Distinctive aesthetic
Available in Iridescent White or Rose Clay, ASUS Fragrance Mouse has a distinctive style that adds a dash of elegance into any home workspace or office setup. Additionally, this ergonomic mouse offers a gently-curved thumb rest along its right side to give users a proper and comfortable grip.



Personalized scents
ASUS Fragrance Mouse boasts a unique design with an internal bottom compartment that houses a refillable vial that can be filled with aromatic oils. The removable vial can be washed and refilled with different scents.

Smooth and swift glides
The feet on ASUS Fragrance Mouse are made from PTFE material for smooth, swift glides over any flat surface. The mouse also benefits from three adjustable DPI levels—1200dpi, 1600dpi, and 2400dpi—for seamless and precise control across different screen resolutions and surfaces.

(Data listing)

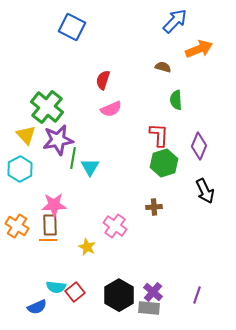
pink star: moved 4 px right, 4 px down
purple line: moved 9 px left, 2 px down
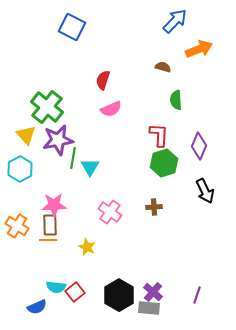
pink cross: moved 5 px left, 14 px up
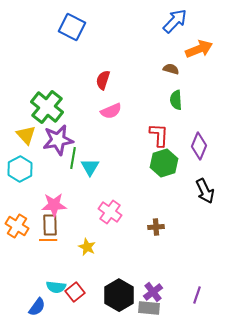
brown semicircle: moved 8 px right, 2 px down
pink semicircle: moved 2 px down
brown cross: moved 2 px right, 20 px down
purple cross: rotated 12 degrees clockwise
blue semicircle: rotated 30 degrees counterclockwise
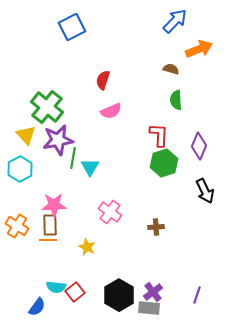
blue square: rotated 36 degrees clockwise
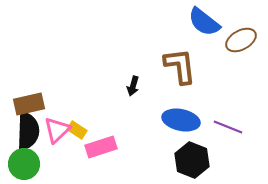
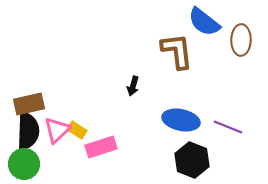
brown ellipse: rotated 60 degrees counterclockwise
brown L-shape: moved 3 px left, 15 px up
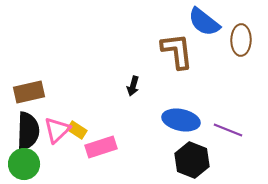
brown rectangle: moved 12 px up
purple line: moved 3 px down
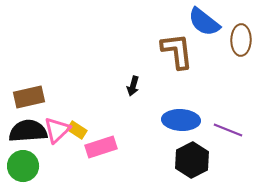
brown rectangle: moved 5 px down
blue ellipse: rotated 9 degrees counterclockwise
black semicircle: rotated 96 degrees counterclockwise
black hexagon: rotated 12 degrees clockwise
green circle: moved 1 px left, 2 px down
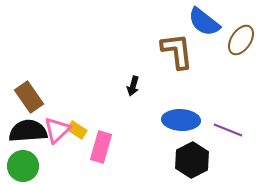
brown ellipse: rotated 32 degrees clockwise
brown rectangle: rotated 68 degrees clockwise
pink rectangle: rotated 56 degrees counterclockwise
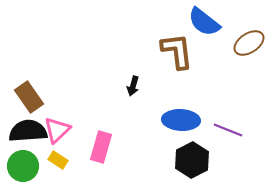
brown ellipse: moved 8 px right, 3 px down; rotated 24 degrees clockwise
yellow rectangle: moved 19 px left, 30 px down
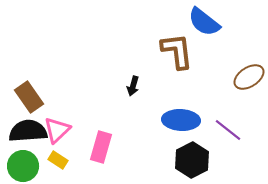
brown ellipse: moved 34 px down
purple line: rotated 16 degrees clockwise
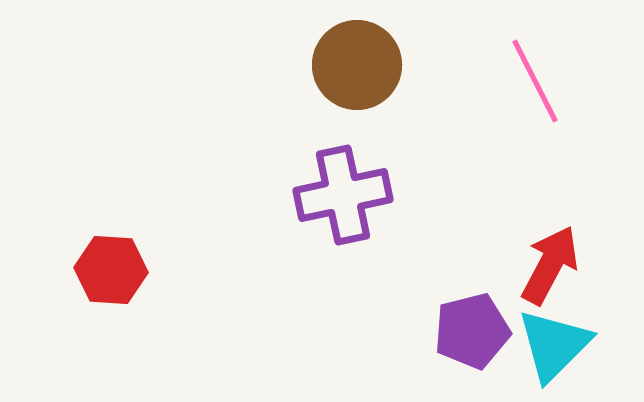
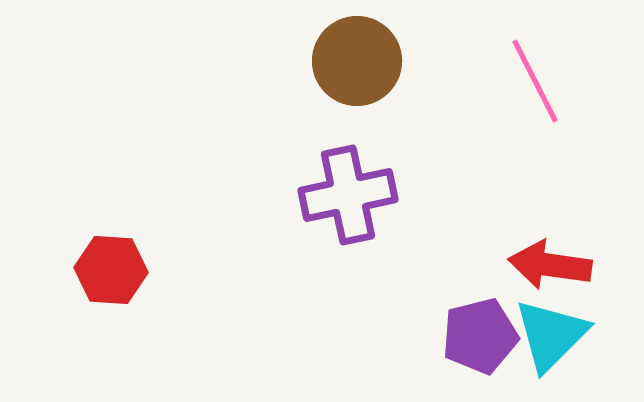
brown circle: moved 4 px up
purple cross: moved 5 px right
red arrow: rotated 110 degrees counterclockwise
purple pentagon: moved 8 px right, 5 px down
cyan triangle: moved 3 px left, 10 px up
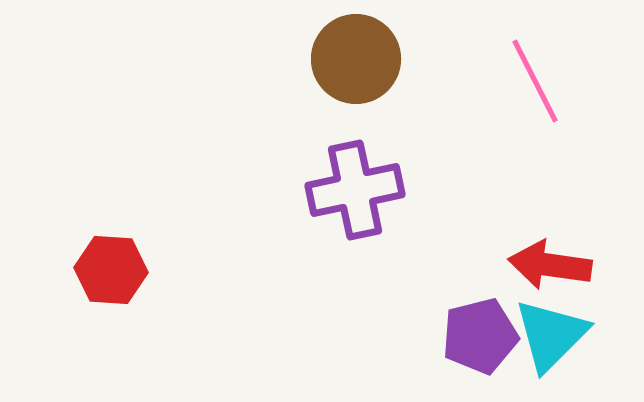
brown circle: moved 1 px left, 2 px up
purple cross: moved 7 px right, 5 px up
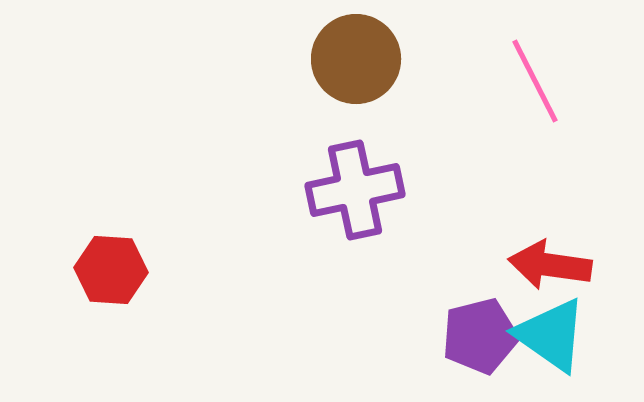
cyan triangle: rotated 40 degrees counterclockwise
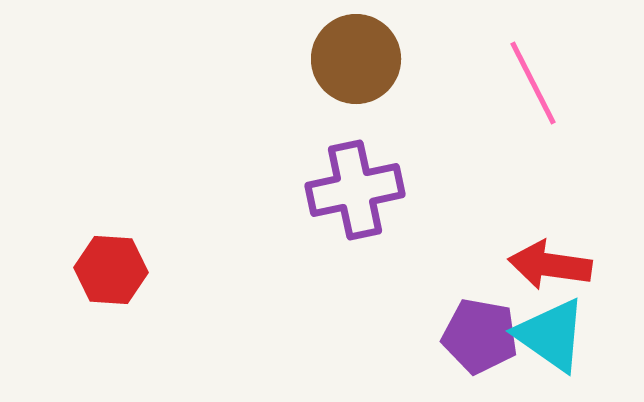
pink line: moved 2 px left, 2 px down
purple pentagon: rotated 24 degrees clockwise
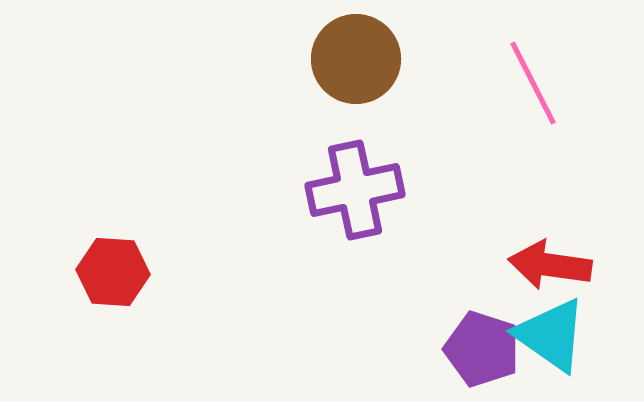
red hexagon: moved 2 px right, 2 px down
purple pentagon: moved 2 px right, 13 px down; rotated 8 degrees clockwise
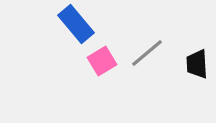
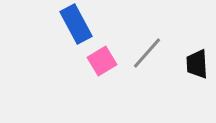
blue rectangle: rotated 12 degrees clockwise
gray line: rotated 9 degrees counterclockwise
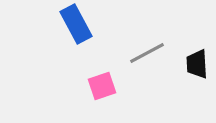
gray line: rotated 21 degrees clockwise
pink square: moved 25 px down; rotated 12 degrees clockwise
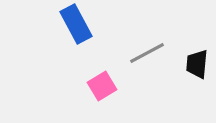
black trapezoid: rotated 8 degrees clockwise
pink square: rotated 12 degrees counterclockwise
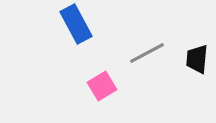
black trapezoid: moved 5 px up
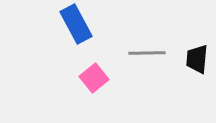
gray line: rotated 27 degrees clockwise
pink square: moved 8 px left, 8 px up; rotated 8 degrees counterclockwise
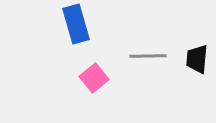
blue rectangle: rotated 12 degrees clockwise
gray line: moved 1 px right, 3 px down
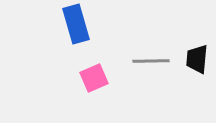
gray line: moved 3 px right, 5 px down
pink square: rotated 16 degrees clockwise
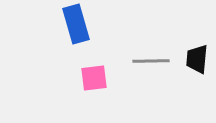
pink square: rotated 16 degrees clockwise
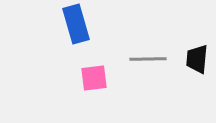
gray line: moved 3 px left, 2 px up
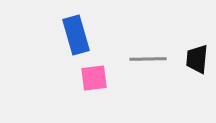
blue rectangle: moved 11 px down
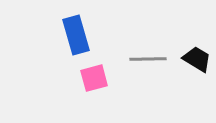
black trapezoid: rotated 116 degrees clockwise
pink square: rotated 8 degrees counterclockwise
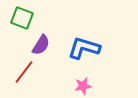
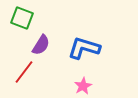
pink star: rotated 18 degrees counterclockwise
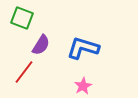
blue L-shape: moved 1 px left
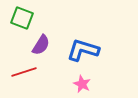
blue L-shape: moved 2 px down
red line: rotated 35 degrees clockwise
pink star: moved 1 px left, 2 px up; rotated 18 degrees counterclockwise
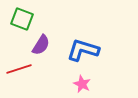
green square: moved 1 px down
red line: moved 5 px left, 3 px up
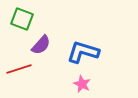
purple semicircle: rotated 10 degrees clockwise
blue L-shape: moved 2 px down
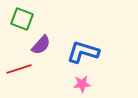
pink star: rotated 30 degrees counterclockwise
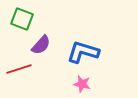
pink star: rotated 18 degrees clockwise
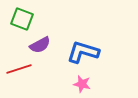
purple semicircle: moved 1 px left; rotated 20 degrees clockwise
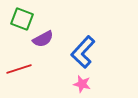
purple semicircle: moved 3 px right, 6 px up
blue L-shape: rotated 64 degrees counterclockwise
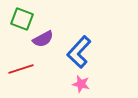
blue L-shape: moved 4 px left
red line: moved 2 px right
pink star: moved 1 px left
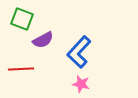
purple semicircle: moved 1 px down
red line: rotated 15 degrees clockwise
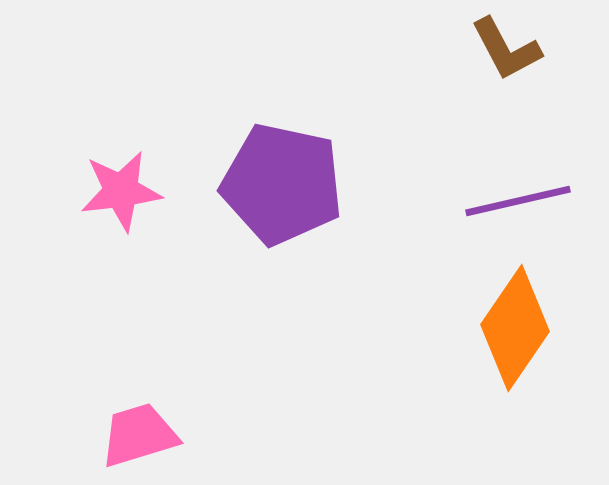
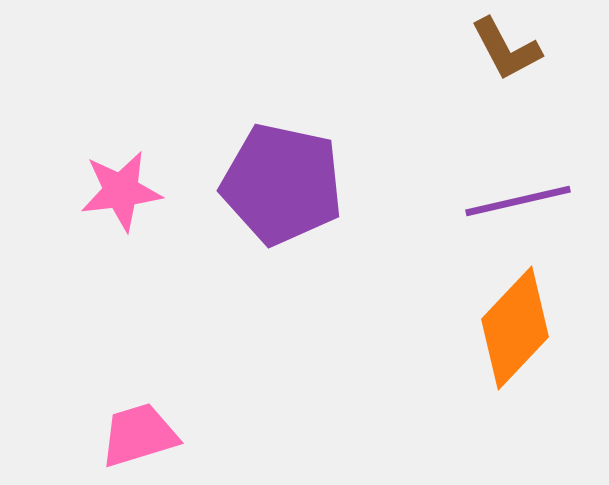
orange diamond: rotated 9 degrees clockwise
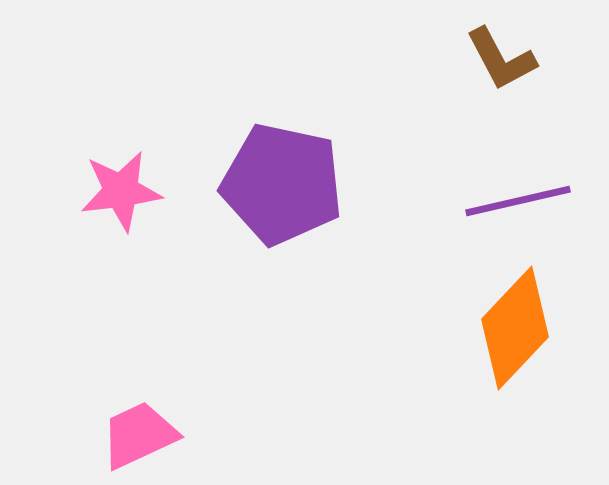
brown L-shape: moved 5 px left, 10 px down
pink trapezoid: rotated 8 degrees counterclockwise
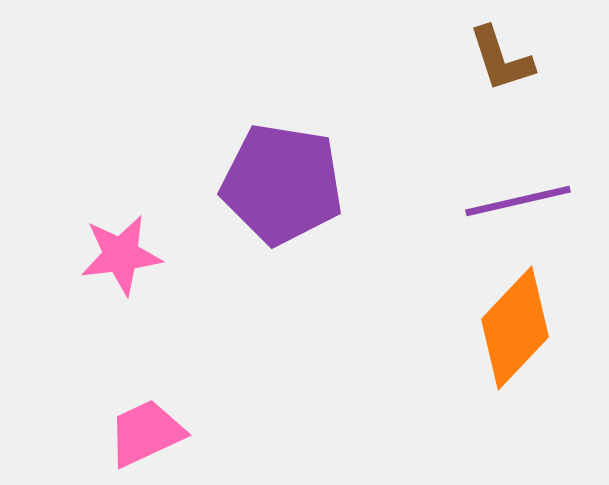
brown L-shape: rotated 10 degrees clockwise
purple pentagon: rotated 3 degrees counterclockwise
pink star: moved 64 px down
pink trapezoid: moved 7 px right, 2 px up
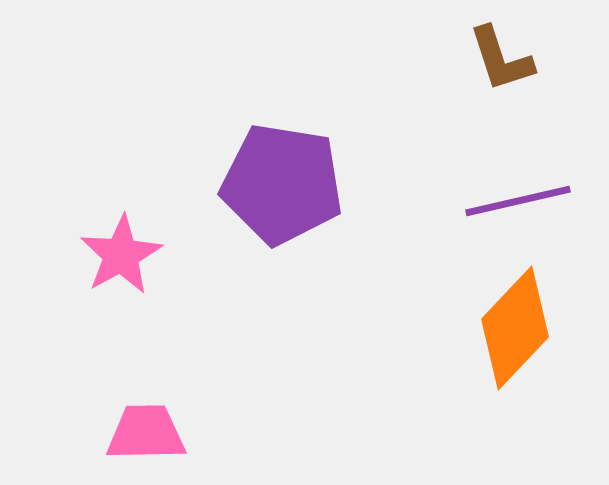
pink star: rotated 22 degrees counterclockwise
pink trapezoid: rotated 24 degrees clockwise
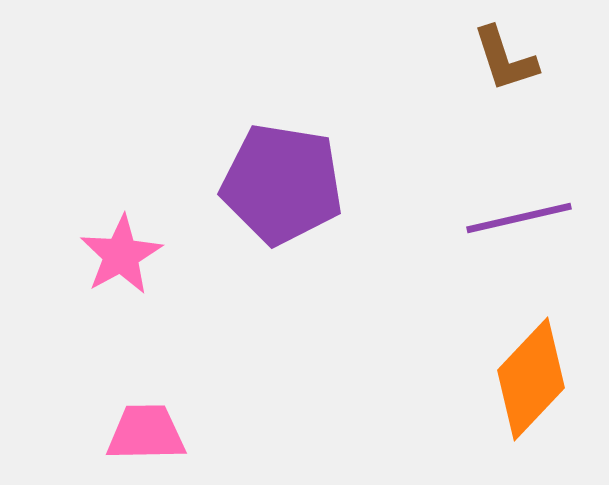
brown L-shape: moved 4 px right
purple line: moved 1 px right, 17 px down
orange diamond: moved 16 px right, 51 px down
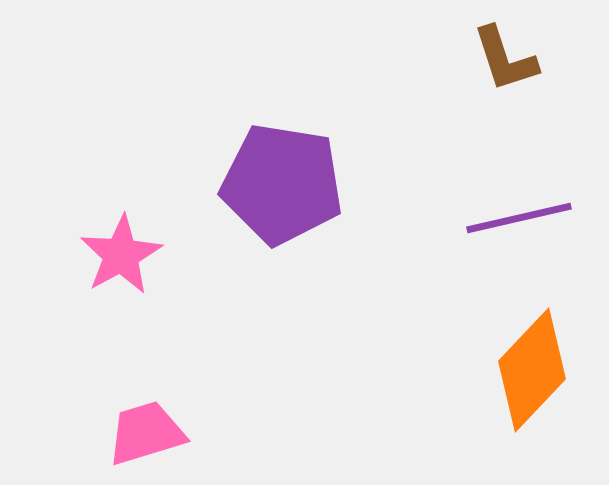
orange diamond: moved 1 px right, 9 px up
pink trapezoid: rotated 16 degrees counterclockwise
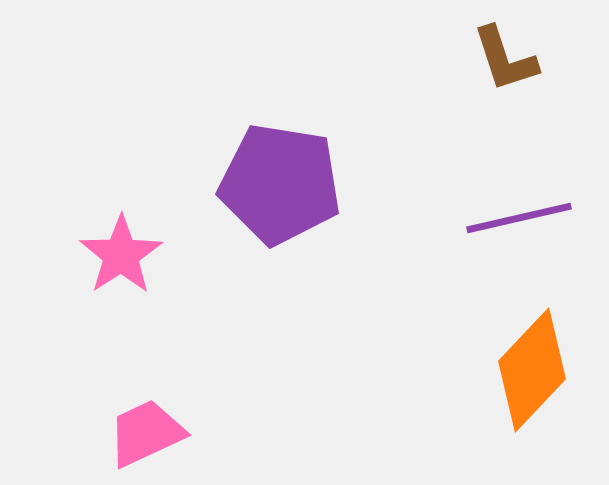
purple pentagon: moved 2 px left
pink star: rotated 4 degrees counterclockwise
pink trapezoid: rotated 8 degrees counterclockwise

* [DIRECTION]: Revise the part of the product description that opens with "Personalized scents" and closes with "with different scents.", and write it out again with "aromatic oils" replaced by "essential oils".

* [ANSWER FOR THE TASK]:
Personalized scents
ASUS Fragrance Mouse boasts a unique design with an internal bottom compartment that houses a refillable vial that can be filled with essential oils. The removable vial can be washed and refilled with different scents.